• bounty

    recipes • Mar 29th, 2020

     

    So a parallel universe is becoming sharper at this time of confinement and I’m welcoming the resourcefulness needed; books on plants and stocking an apothecary are consulted like old friends and going out into the garden and down the lanes is the new shopping: living seasonally, preserving precious harvest and old knowledge have led the content of this website from the beginning so here are 4 natural recipes for you to try that are low or no cost, easy to make and may help to protect you from bacteria and viruses: fermented garlic and onions in honey, fresh hawthorn leaves in a bowl of grains or on pasta, pine needle tea and a wild yeast starter for bread making.

    I had a few jars of honey from the apiary left over from last season but the honey had crystallised and granulated so against my usual practice I heated it one jar at a time on the edge of the hotplate over a few days and it went back to the golden runny stuff I love. I layered whole cloves of garlic and red onion rings pouring the honey after each  layer until the jar was three quarters full finishing with a slice of lemon to keep the onion and garlic mix down. You’ll then need to cover the jar with a piece of cloth tied with string and leave the garlic to ferment for 3 or 4 days. I’m taking a spoonful everyday to help various cold symptoms I often have as winter turns into spring. Garlic supplements are very much in demand at the moment but you can make something pretty good yourself.

    The hawthorn is out now and its fresh leaves are so lovely to finish a dish of pasta or a salad or to go with cheese or egg sandwiches; lovely taste and full of fresh leafy goodness. When the blossom comes I’ll pick some to dry for tisanes.

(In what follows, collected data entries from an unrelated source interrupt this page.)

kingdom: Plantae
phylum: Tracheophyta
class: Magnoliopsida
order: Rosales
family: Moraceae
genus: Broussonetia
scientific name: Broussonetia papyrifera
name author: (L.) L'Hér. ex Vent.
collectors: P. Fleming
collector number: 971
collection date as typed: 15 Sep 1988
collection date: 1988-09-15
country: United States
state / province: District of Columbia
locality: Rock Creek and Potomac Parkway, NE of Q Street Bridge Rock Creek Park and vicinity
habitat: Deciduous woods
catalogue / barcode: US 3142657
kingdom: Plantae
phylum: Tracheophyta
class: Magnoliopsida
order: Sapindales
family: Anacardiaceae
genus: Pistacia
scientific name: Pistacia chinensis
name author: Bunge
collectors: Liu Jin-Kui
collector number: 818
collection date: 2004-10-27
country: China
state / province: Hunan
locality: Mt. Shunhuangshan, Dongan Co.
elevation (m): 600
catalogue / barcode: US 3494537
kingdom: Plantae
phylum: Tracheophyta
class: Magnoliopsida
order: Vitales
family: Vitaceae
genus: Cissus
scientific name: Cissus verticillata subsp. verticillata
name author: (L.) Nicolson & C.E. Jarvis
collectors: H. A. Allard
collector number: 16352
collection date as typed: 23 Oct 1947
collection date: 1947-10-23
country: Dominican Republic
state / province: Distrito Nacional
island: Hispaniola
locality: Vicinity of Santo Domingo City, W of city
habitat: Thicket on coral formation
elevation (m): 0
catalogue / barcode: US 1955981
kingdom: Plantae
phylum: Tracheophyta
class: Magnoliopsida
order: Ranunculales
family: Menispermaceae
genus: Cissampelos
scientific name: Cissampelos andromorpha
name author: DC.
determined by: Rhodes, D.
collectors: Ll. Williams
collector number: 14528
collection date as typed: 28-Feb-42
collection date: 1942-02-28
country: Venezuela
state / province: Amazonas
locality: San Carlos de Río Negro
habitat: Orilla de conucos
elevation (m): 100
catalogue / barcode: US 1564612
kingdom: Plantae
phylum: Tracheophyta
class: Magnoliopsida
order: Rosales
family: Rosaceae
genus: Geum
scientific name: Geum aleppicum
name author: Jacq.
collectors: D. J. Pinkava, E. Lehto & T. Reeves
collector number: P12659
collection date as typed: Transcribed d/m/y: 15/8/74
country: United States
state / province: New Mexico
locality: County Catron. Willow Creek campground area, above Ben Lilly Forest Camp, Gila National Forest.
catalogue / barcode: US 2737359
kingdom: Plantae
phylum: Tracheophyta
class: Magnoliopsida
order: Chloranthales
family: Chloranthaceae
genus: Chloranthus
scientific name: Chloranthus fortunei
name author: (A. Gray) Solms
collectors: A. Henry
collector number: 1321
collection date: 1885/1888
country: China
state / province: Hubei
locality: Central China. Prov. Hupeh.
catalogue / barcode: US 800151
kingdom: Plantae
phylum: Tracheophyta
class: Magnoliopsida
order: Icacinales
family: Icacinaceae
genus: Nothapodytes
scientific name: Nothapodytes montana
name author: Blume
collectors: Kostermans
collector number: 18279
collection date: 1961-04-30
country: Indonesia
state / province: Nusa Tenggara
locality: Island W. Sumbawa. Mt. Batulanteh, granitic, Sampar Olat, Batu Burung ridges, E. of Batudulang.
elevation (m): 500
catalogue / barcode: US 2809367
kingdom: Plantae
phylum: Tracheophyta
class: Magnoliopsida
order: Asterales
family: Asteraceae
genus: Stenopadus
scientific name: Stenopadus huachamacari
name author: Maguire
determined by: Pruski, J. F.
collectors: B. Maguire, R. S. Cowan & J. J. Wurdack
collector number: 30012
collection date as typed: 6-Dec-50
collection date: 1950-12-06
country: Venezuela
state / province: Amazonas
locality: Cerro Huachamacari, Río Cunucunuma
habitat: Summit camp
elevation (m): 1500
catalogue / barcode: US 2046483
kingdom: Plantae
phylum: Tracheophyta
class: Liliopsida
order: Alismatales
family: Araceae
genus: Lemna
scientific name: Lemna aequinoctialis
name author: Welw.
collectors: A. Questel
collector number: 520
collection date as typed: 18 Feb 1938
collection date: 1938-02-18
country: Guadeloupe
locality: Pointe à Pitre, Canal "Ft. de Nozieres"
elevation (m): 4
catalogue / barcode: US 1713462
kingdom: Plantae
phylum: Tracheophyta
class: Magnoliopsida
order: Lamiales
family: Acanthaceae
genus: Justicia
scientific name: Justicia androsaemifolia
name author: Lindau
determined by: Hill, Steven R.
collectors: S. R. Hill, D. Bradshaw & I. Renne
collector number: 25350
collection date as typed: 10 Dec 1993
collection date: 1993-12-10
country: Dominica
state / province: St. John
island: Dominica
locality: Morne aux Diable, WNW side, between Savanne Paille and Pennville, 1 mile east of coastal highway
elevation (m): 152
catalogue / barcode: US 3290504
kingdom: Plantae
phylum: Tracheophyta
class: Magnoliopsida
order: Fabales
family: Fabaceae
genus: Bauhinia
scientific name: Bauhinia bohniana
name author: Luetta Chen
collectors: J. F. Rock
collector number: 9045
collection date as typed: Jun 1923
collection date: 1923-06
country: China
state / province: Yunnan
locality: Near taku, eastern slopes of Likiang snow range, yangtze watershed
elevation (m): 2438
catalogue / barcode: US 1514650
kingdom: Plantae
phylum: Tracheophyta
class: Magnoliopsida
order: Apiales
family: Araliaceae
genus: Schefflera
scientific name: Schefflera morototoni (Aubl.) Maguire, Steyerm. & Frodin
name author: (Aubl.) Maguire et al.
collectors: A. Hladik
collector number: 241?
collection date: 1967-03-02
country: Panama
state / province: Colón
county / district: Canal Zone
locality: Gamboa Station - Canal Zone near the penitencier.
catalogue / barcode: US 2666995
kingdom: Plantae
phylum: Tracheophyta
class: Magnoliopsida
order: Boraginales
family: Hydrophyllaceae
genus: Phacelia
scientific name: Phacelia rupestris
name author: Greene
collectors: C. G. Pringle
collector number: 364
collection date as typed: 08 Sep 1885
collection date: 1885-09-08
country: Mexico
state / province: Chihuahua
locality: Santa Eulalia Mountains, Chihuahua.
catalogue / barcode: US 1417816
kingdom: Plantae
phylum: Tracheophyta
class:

    Our native pine tree is the Scot’s pine (pinus sylvestris); you can pick the needles and simmer them in a saucepan of water for a lovely tisane that’s full of vit C. Add star anise and a little orange peel and sweeten with honey if you like.

    Usually we buy fresh yeast to make pizza dough or an Italian foccacia we call onion bread but there isn’t any in the shops so we made a wild yeast starter with flour and water. I feed it a little more flour and water every day and it’s fermenting nicely in a warm cupboard, lots of bubbles are a good sign. It’ll be ready to use in a couple of days and I’ll keep some back to make a second batch. The fermentation of the yeast for this simple sour dough bread is good for gut health much like yoghurt and vinegar.

    I’ve prepared, eaten and enjoyed all of these foods but as always with wild crafted food, don’t continue with anything if you have any kind of allergic reaction.